05 June 2012

Second-year Thoughts (Smattering #2)

I just finished my second year of teaching, and I figured I'd share my second-year wisdom with the three of you that read this blog. These are definitely not polished thoughts. I apologize.

1. I don't get paid a lot, but I get paid just enough
I'm going to use bullets to summarize this thought:
  • I only feel bad for myself when I compare my pay to that of others, so don't do that.
  • "The three best parts of teaching are June, July, and August." You've probably heard that quote before. It is just a joke, of course, because I love teaching and I start to miss it, but I have to admit that having these long breaks is amazing. If I worked the same schedule as other professionals, I would demand a LOT more money.
  • I don't want pity, but I don't mind discounts from retailers that offer teacher discounts.
That concludes my bullet list. Thank you.

2. Kids are resilient
Maybe it's because they're used to people yelling at them that still love them (i.e. parents, siblings), but one thing you have to applaud kids for is their resilience. They must have developed a perception for love behind the scolding. Maybe the teacher actually has to love the student in order for the student to be able to bounce back.

3. You have to be resilient, too
You can't please them all. Some kids will simply not like your class, or you. They might loudly talk about how great some other teacher is that teaches your same subject. They might write bad things on your desk or wall when you're not looking. Brush it off. Be proactive where you can if there's something you could do better, and move on.

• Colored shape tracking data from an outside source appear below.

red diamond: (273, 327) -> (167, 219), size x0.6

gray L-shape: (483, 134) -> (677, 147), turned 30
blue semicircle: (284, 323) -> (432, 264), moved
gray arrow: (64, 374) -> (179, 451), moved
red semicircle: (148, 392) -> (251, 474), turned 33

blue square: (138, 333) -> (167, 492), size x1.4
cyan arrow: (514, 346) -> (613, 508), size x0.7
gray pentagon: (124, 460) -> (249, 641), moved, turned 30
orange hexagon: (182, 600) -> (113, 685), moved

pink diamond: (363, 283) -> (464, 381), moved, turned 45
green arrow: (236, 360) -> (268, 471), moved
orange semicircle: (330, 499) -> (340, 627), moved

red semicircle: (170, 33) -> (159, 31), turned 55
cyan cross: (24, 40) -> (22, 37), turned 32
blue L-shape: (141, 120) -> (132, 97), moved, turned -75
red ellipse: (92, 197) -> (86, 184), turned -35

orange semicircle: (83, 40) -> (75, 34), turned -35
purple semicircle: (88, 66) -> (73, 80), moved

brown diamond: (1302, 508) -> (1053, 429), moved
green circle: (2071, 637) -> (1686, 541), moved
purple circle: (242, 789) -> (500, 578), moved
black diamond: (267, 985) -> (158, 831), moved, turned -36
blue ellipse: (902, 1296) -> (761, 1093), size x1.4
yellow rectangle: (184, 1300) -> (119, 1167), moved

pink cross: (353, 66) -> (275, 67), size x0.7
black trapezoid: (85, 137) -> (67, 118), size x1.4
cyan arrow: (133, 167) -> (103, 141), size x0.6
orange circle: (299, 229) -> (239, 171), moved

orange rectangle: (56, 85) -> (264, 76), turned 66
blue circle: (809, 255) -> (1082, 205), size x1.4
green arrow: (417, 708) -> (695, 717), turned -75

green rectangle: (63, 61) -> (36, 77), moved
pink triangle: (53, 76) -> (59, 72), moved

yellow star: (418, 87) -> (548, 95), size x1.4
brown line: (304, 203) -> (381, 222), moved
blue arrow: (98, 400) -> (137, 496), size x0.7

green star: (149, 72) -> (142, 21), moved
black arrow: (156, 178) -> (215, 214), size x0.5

4. 'Teaching' is a very small part of being a teacher
I do love the opportunity to explain how things work, but it turns out that's a pretty small part of teaching. The other, larger parts, include (but are not limited to): organization, grading, babysitting (let's be honest), and most of all, simply working with the age group. And then the act of 'teaching,' you'll hear from just about anyone, is more like 'guiding.' (It kills me to say such a cliché thing.) Kids need to discover things on their own in order for learning to take place. It's almost like you have to trick them into discovering what you want them to discover.

5. Listen to the quiet majority just as much as you listen to the loud minority
There are some periods with a higher concentration of turds than other periods. You'll be tempted to disregard the entire class because of those few rotten kids. Don't.

6. A small, genuine compliment goes a long way
In fact, just knowing a kid's name and using it goes a long way. If a kid knows that you know that he exists, he'll feel a little bit more responsibility to turn in good work, I believe. And then if you have a genuine nice thought pop into your head, share it.

7. Just enjoy it
I'll use another bulleted list to describe my thoughts on this:
  • On the first day of school I tell students that one of my favorite things to do is take away cell phones. I tell them I want their phones to ring, I want them to text, because then I'll get to take it away. Whether or not it actually prevents illicit cell phone use doesn't matter, because I really do enjoy taking them away.
  • Math and essays sometimes come up in class, and both are met with a lot of whining, so I learned to enjoy that. I love writing 'essay' on the board and hearing the collective moan come from the students. The same comes when I mention that an assignment has some math in it. I tell them I'd sympathize if I didn't think it was good for them.
  • This might be bad general advice, but I love making fun of students. I do it out of love, of course, and I get as much as I give. 
  • Kids are hilarious; you don't get this kind of entertainment anywhere else. Sometimes what they do should be caught and stopped, but other times you just have to laugh and admire their creativity.